When households cannot save, they are less able to sock away money for big investments, like home purchases or education, that can create wealth down the line. Families earning more have greater bandwidth to save and invest additional income into assets, like homes, that can build wealth, even as prices for goods and services rise. Households that own stocks or a home, both of which have been rising in value throughout the pandemic, experience increases in their net worth that families lacking these assets do not. Indeed, since late June last year, stock prices in the S&P 500 rose by 39%, according to S&P Dow Jones Indices, and the median price of an existing home is up by about 23.6%, according to the National Association of Realtors. This widens the wealth gap.

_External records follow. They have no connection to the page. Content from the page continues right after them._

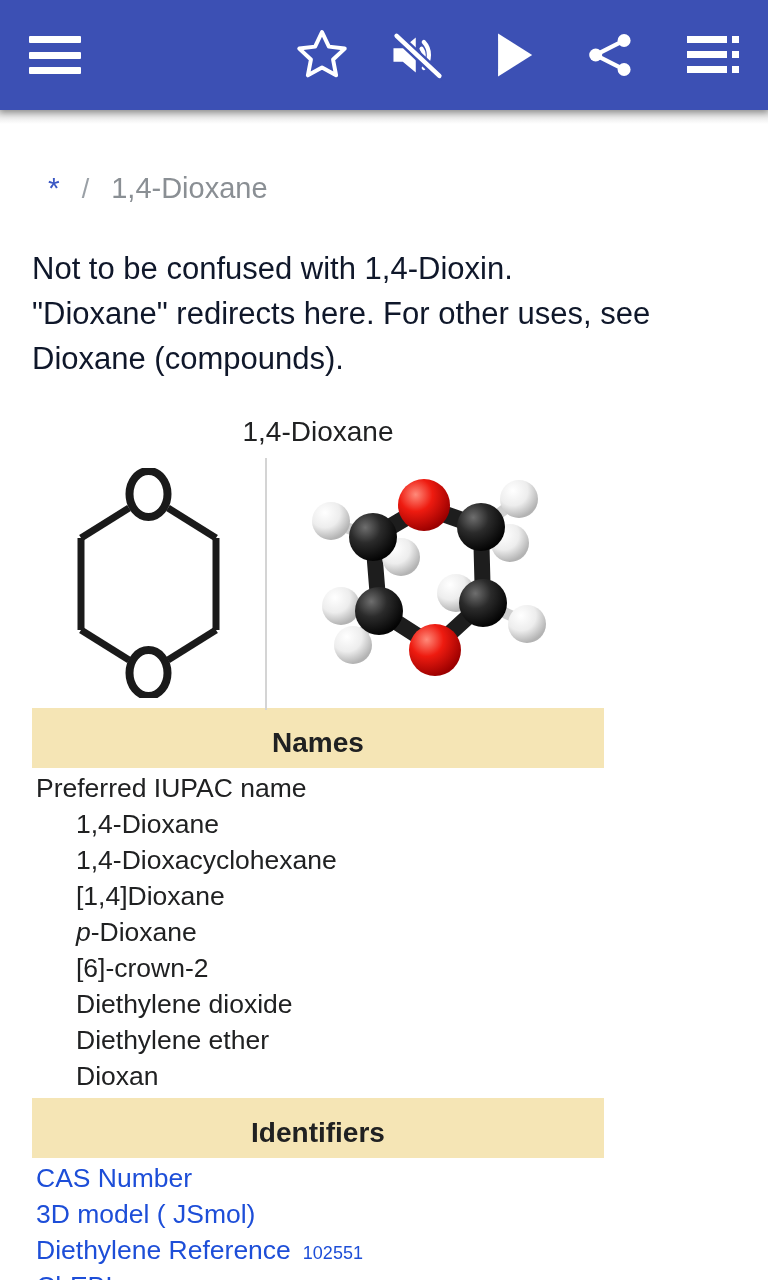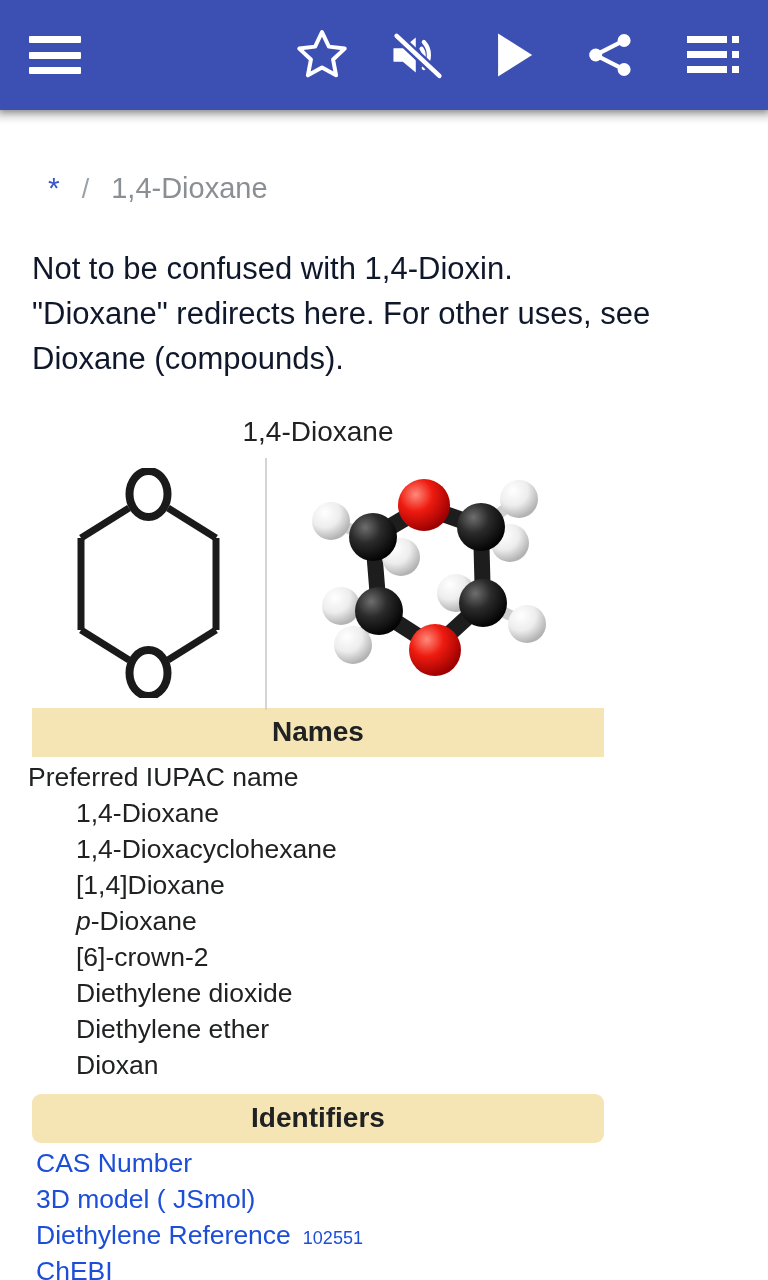"Names" .section-head { padding: 8px 0 9px 0 -> 19px 0 9px 0 }
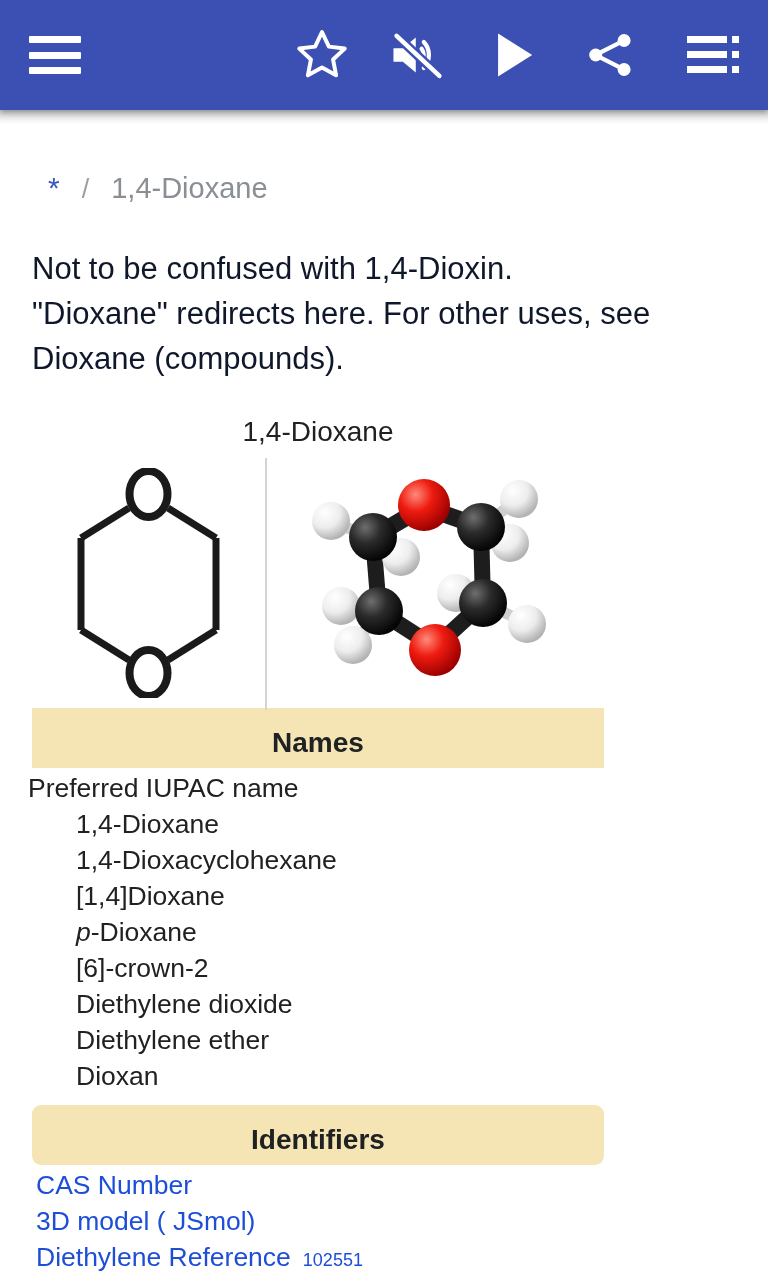"Preferred IUPAC name" .row-label { padding: 5px 0 0 28px -> 5px 0 0 36px }
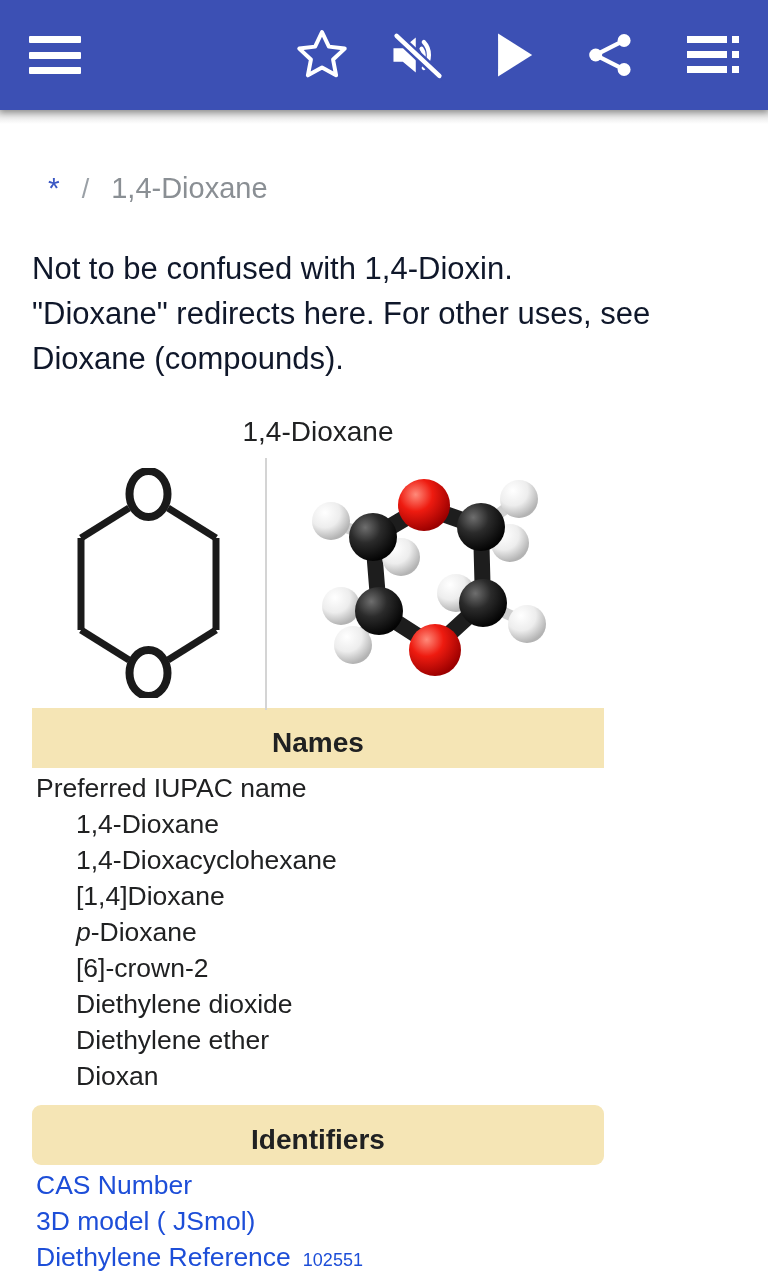"Identifiers" div.section-head { border-radius: 9px -> none; margin-top: 13px -> 6px }
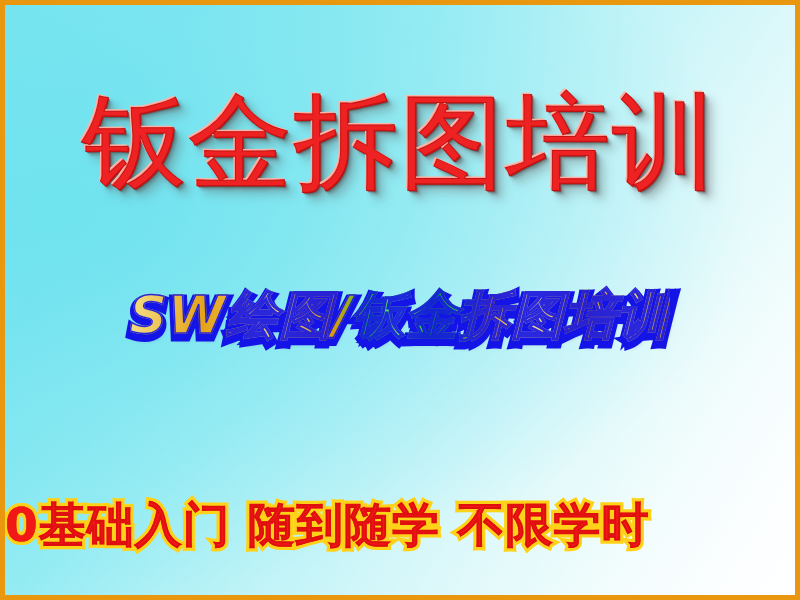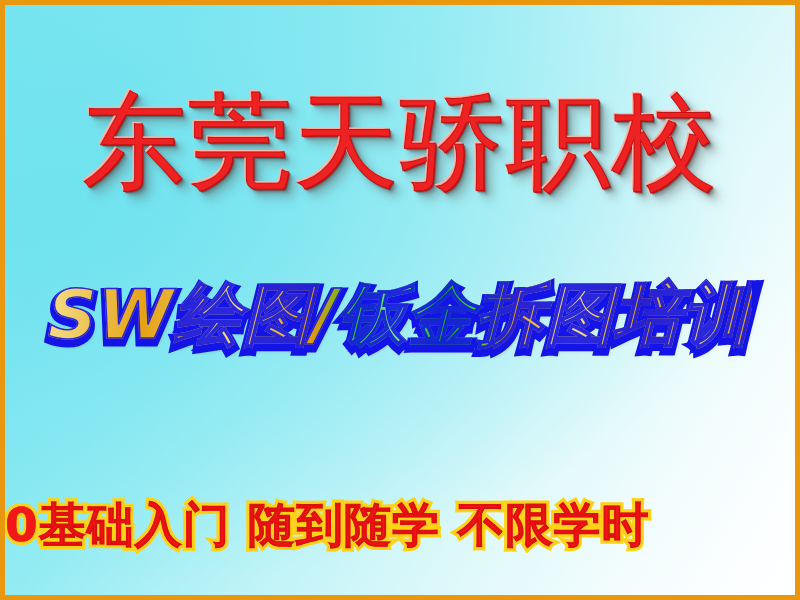"东莞天骄职校" span.wa-title { text: 东莞天骄职校 -> 钣金拆图培训 }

Even before the pandemic, the wealthiest families had 170 times the wealth of the lowest-income families, according to Federal Reserve data from the Survey of Consumer Finances. Given rising inflation and greater valuations for assets that generate wealth, the gap between the most and least well-off Americans is widening.

Until the U.S. economy fully reopens, the supply chain for goods is able to meet demand, and policymakers gingerly reverse some of the policies that are contributing to faster inflation, like stimulus checks and super low interest rates, lower-income families will be forced to tighten their belts and will fall even further behind their wealthier counterparts.